_Objective_:
Pick up the trailer park character descriptions below where they stop, adding another entry in the same style.

_Extract_:
Marguerite Murphy (played by Marguerite McNeil) is a disgruntled elderly resident of the trailer park who first appears in the eighth season when Netflix revived the series. She often curses whenever she is seen onscreen and dislikes being disturbed. In the twelfth and final season, she hires Ricky to put in a towel rack, however during the job, Ricky accidentally cuts the power of the house and breaks open holes in the walls. A furious Marguerite lays into Ricky over his performance. In the eleventh season, she is promoted to main cast status. It is revealed in the twelfth season that she is 82 years old.

===Reggie===

Reggie Rose (played by Michael Kennedy) is a friend of Ricky's who owns a scrapyard. He is best known for his inability to speak without making references to bestiality such as ".. faster than a hooker going down on a billy goat" or calling the boys "turtle jerkers". Ricky often refers to him as "The Reg" and in season 12 is the middle-man for a drug deal where Ricky sells hallucinogenic mushrooms to Terry and Dennis.

==Recurring characters==

==="Shitty" Bill===
"Shitty" Bill (played by Brian Huggins) is a local scrap-metal operator who helps Bubbles with his shopping-cart salvaging plan. His nickname goes back to childhood, when an attempted fart turned into defecation. According to Bubbles, Bill considers his nickname offensive—not the "Shitty" part, but "Bill". His first appearance is in season 5, and he is frequently mentioned in season 7, often acting as the Boys' liaison outside the park. He rarely speaks beyond monosyllabic noises.

_Records_:
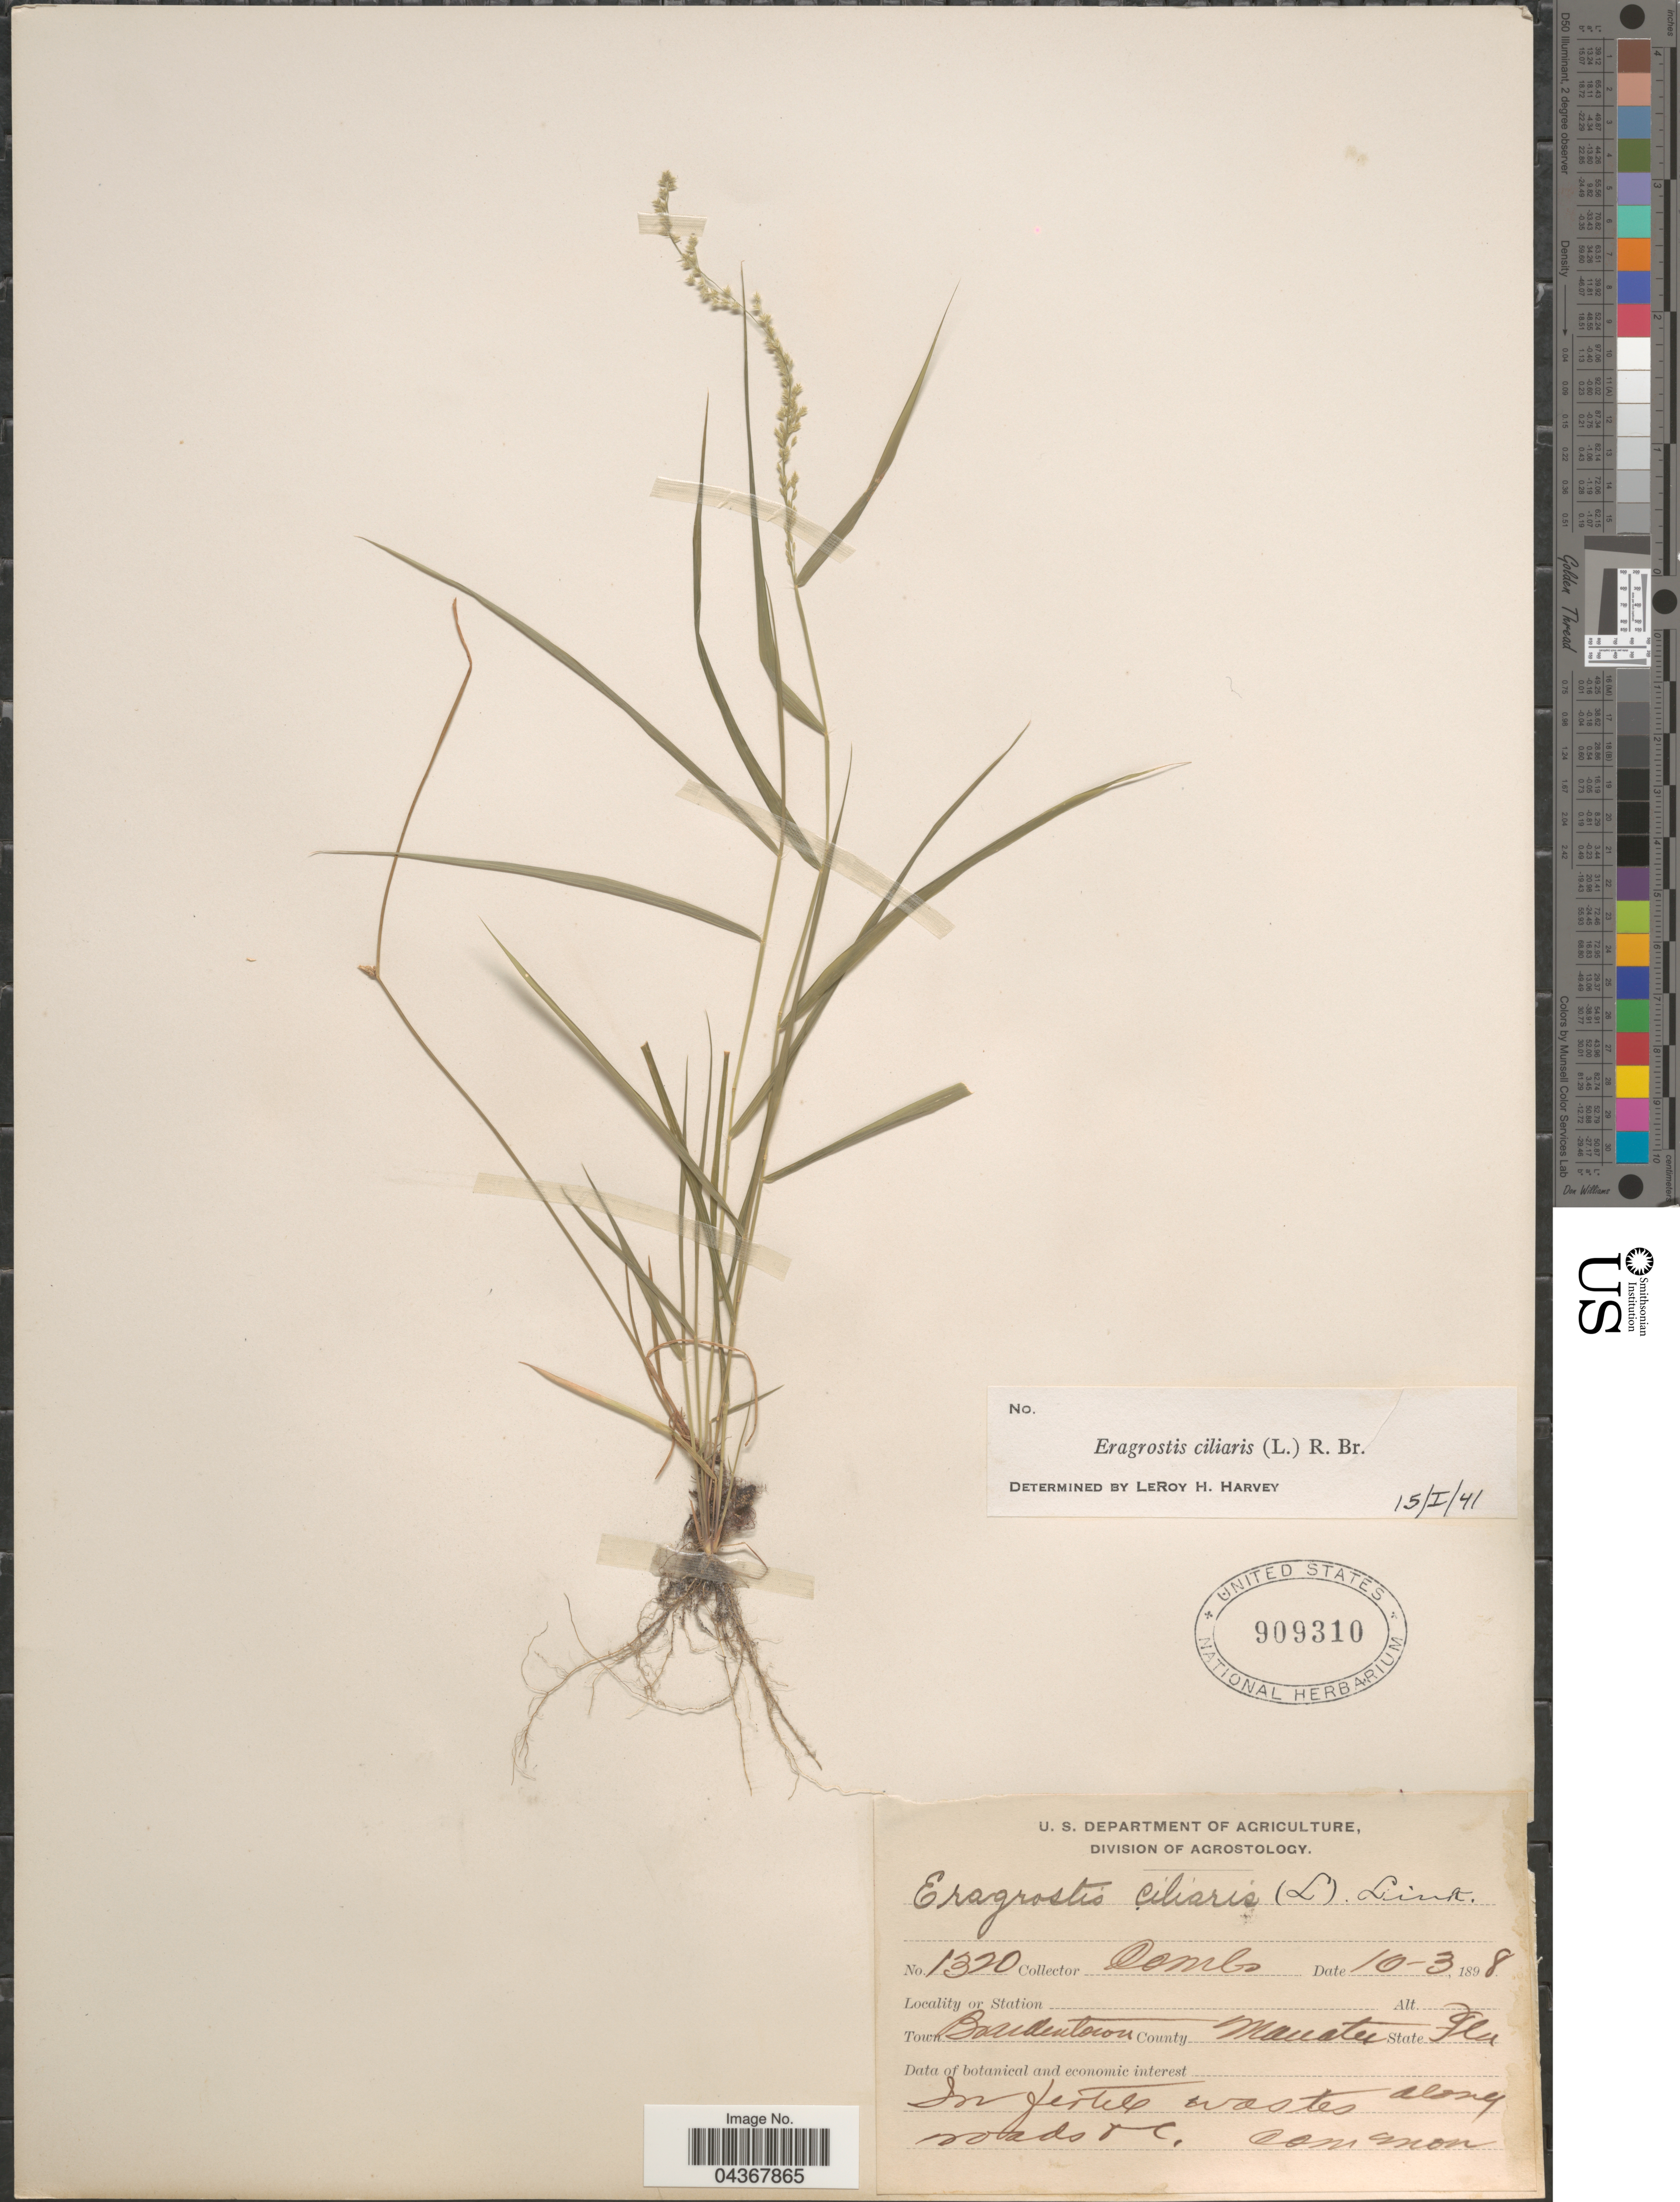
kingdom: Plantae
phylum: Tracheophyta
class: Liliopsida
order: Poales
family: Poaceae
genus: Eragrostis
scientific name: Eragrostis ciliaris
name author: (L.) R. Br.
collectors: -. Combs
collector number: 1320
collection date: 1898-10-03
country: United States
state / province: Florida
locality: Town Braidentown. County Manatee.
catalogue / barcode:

_Task response_:
===Bottle Kids===
The Bottle Kids are a gang of young children or teenagers who amuse themselves by bombarding various park residents with empty liquor bottles, an abundant commodity in Sunnyvale. Randy is a frequent target due to his obesity and lack of a shirt; he mostly bears the strain of their attacks. The park residents have long since learned to be on guard for their attacks; their appearances are always preceded by somebody shouting: "Bottle kids!", causing everyone in the vicinity to seek cover. The residents of Sunnyvale seem to have accepted the bottle kids as a part of daily life in the park, as often a bottle-kid attack is simply waited out, with the residents casually returning to what they were doing before the attack as soon as it ends. In Season 5, Trinity joins their ranks; watching her in action alongside the others, Jim Lahey muses, "What's wrong with parents these days?".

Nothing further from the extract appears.